→ **Task item**
Print every line of the entries below, character for character and in the same order.

Entries in a dataset
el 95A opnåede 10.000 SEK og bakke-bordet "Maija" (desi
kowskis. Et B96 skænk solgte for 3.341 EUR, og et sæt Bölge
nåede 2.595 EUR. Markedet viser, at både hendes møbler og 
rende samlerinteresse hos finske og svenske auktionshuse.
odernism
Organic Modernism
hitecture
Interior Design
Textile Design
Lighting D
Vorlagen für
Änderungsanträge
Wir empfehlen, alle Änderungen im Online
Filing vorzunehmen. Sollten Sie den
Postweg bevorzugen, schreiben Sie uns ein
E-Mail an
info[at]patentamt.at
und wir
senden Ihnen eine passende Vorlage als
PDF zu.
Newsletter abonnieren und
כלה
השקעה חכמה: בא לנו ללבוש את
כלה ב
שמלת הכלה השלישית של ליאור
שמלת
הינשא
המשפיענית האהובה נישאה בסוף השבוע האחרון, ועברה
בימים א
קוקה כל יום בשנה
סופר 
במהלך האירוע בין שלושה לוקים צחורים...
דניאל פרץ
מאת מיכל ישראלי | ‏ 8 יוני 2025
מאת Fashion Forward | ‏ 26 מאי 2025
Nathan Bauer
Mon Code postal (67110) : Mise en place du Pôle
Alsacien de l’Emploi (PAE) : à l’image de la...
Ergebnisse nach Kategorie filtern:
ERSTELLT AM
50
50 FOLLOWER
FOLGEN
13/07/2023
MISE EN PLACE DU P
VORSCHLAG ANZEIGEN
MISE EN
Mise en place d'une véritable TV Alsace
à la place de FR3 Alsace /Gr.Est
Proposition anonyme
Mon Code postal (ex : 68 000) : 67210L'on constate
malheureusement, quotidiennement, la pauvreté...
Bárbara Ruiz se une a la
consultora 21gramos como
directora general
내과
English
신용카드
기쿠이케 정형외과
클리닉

→ **Reply to the exercise**
el 95A opnåede 10.000 SEK og bakke-bordet "Maija" (desi
kowskis. Et B96 skænk solgte for 3.341 EUR, og et sæt Bölge
nåede 2.595 EUR. Markedet viser, at både hendes møbler og 
rende samlerinteresse hos finske og svenske auktionshuse.
odernism
Organic Modernism
hitecture
Interior Design
Textile Design
Lighting D
Vorlagen für
Änderungsanträge
Wir empfehlen, alle Änderungen im Online
Filing vorzunehmen. Sollten Sie den
Postweg bevorzugen, schreiben Sie uns ein
E-Mail an
info[at]patentamt.at
und wir
senden Ihnen eine passende Vorlage als
PDF zu.
Newsletter abonnieren und
כלה
השקעה חכמה: בא לנו ללבוש את
כלה ב
שמלת הכלה השלישית של ליאור
שמלת
הינשא
המשפיענית האהובה נישאה בסוף השבוע האחרון, ועברה
בימים א
קוקה כל יום בשנה
סופר 
במהלך האירוע בין שלושה לוקים צחורים...
דניאל פרץ
מאת מיכל ישראלי | ‏ 8 יוני 2025
מאת Fashion Forward | ‏ 26 מאי 2025
Nathan Bauer
Mon Code postal (67110) : Mise en place du Pôle
Alsacien de l’Emploi (PAE) : à l’image de la...
Ergebnisse nach Kategorie filtern:
ERSTELLT AM
50
50 FOLLOWER
FOLGEN
13/07/2023
MISE EN PLACE DU P
VORSCHLAG ANZEIGEN
MISE EN
Mise en place d'une véritable TV Alsace
à la place de FR3 Alsace /Gr.Est
Proposition anonyme
Mon Code postal (ex : 68 000) : 67210L'on constate
malheureusement, quotidiennement, la pauvreté...
Bárbara Ruiz se une a la
consultora 21gramos como
directora general
내과
English
신용카드
기쿠이케 정형외과
클리닉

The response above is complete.